COMP3009J-corpus-small/
├──documents/
├──files/
│ ├── porter.py
│ ├── qrels.txt
│ ├── queries.txt
│ ├── sample_output.txt
│ ├── stopwords.txt
├──index.txt
├──output.txt
├──search-small-corpus.py
├──evaluate_small_corpus.py
In the terminal, type the following commands in turn.
Access to the small corpus folder:
cd COMP3009J-corpus-small
Select the appropriate mode by using command line arguments:
python search_small_corpus.py -m interactive
Or for automatic mode:
python search_small_corpus.py -m automatic
Evaluation of query results:
python evaluate_small_corpus.py
Please copy the search-large-corpus.py
and evaluate_large_corpus.py
to the large corpus folder.
The structure of the large corpus should be as follows
comp3009j-corpus-large/
├──documents/
├──files/
│ ├── porter.py
│ ├── qrels.txt
│ ├── queries.txt
│ ├── sample_output.txt
│ ├── stopwords.txt
├──search-large-corpus.py
├──evaluate_large_corpus.py
after running this program the index.txt and output.txt should be generated.
COMP3009J-corpus-small/
├──documents/
├──files/
│ ├── porter.py
│ ├── qrels.txt
│ ├── queries.txt
│ ├── sample_output.txt
│ ├── stopwords.txt
├──index.txt
├──output.txt
├──search-large-corpus.py
├──evaluate_large_corpus.py
In the terminal, type the following commands in turn.
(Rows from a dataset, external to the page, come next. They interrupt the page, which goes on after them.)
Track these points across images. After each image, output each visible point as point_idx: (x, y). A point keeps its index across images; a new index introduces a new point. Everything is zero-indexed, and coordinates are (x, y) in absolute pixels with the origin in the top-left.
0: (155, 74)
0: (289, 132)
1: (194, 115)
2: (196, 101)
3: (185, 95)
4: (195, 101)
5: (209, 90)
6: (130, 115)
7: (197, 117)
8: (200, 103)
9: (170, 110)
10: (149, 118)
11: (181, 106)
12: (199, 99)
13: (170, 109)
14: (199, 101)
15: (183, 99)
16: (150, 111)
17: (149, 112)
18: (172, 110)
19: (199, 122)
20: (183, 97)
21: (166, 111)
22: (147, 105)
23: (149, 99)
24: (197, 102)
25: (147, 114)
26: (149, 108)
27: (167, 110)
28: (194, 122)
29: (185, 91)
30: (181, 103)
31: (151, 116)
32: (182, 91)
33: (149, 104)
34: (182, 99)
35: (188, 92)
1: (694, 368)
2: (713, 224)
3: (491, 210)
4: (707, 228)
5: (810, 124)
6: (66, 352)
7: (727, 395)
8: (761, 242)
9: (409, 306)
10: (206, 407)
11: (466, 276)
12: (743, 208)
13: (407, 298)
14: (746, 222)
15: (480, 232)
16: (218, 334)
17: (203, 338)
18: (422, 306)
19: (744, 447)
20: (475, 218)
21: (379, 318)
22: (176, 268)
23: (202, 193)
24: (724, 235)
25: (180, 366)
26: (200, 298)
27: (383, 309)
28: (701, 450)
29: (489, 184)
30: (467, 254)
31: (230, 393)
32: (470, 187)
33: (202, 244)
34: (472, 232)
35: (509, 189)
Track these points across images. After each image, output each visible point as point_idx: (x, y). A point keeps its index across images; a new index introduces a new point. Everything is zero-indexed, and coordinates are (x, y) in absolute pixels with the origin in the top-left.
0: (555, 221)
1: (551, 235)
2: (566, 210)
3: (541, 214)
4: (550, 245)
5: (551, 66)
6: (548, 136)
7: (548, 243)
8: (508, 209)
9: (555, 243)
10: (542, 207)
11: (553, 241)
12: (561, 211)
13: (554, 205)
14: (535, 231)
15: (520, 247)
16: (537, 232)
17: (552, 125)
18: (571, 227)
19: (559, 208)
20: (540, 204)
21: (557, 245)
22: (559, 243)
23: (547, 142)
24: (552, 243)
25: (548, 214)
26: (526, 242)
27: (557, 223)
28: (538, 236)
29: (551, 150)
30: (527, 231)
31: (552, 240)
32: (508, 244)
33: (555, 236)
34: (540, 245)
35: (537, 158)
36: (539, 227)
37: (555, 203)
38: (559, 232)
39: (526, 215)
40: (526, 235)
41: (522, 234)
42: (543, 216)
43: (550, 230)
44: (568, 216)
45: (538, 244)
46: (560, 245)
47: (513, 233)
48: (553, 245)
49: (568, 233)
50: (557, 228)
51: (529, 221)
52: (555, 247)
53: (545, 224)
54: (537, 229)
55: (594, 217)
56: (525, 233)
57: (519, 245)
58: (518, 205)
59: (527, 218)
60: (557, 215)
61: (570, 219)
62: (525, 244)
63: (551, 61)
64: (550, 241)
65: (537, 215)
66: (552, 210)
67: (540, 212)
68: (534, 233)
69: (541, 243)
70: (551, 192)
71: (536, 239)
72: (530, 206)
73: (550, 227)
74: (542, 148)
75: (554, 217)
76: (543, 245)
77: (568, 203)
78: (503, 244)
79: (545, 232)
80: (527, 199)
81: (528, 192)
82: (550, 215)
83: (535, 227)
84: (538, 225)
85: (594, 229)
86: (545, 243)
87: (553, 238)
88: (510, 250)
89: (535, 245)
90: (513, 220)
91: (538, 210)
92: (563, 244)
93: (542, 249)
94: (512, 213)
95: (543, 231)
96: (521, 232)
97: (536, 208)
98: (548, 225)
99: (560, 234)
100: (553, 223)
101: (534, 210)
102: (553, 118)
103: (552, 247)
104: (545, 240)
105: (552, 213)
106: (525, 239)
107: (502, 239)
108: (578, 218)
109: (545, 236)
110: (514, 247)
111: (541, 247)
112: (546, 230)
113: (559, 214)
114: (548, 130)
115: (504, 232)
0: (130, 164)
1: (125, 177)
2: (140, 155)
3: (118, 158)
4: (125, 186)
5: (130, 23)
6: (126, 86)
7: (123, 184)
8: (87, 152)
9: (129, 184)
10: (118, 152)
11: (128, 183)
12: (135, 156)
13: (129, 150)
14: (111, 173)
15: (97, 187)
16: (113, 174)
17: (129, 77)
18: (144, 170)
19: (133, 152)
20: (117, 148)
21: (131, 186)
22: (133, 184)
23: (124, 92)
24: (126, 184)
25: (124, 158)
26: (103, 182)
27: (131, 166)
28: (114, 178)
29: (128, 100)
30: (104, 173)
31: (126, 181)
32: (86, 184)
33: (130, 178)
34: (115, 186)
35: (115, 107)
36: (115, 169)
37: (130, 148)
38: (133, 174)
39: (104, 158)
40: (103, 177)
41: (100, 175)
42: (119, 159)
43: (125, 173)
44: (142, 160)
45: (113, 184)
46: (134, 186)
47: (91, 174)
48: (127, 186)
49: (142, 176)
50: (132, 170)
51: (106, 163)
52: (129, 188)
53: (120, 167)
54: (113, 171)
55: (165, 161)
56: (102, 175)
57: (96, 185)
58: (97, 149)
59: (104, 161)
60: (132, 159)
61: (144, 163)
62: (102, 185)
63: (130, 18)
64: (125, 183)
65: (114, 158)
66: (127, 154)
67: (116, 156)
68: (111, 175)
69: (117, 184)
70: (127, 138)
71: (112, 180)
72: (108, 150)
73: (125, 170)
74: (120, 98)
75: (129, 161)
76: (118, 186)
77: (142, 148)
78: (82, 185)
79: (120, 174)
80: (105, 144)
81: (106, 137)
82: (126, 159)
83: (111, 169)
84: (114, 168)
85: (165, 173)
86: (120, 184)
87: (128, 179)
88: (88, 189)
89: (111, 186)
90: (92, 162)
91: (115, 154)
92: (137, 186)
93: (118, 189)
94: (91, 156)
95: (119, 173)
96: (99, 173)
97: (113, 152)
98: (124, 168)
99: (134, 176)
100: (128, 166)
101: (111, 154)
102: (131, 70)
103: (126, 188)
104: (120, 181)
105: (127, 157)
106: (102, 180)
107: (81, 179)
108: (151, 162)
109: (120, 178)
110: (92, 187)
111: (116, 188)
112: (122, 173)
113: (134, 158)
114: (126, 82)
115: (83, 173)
Access to the small corpus folder:
cd comp3009j-corpus-large
Select the appropriate mode by using command line arguments:
python search_large_corpus.py -m interactive
Or for automatic mode:
python search_large_corpus.py -m automatic
Evaluation of query results:
python evaluate_large_corpus.py
- The index file is saved in
index.txt
- The query result for automatic mode is saved in
output.txt
- The query result of the interactive mode is output on the
terminal
- Evaluation results are output at the
terminal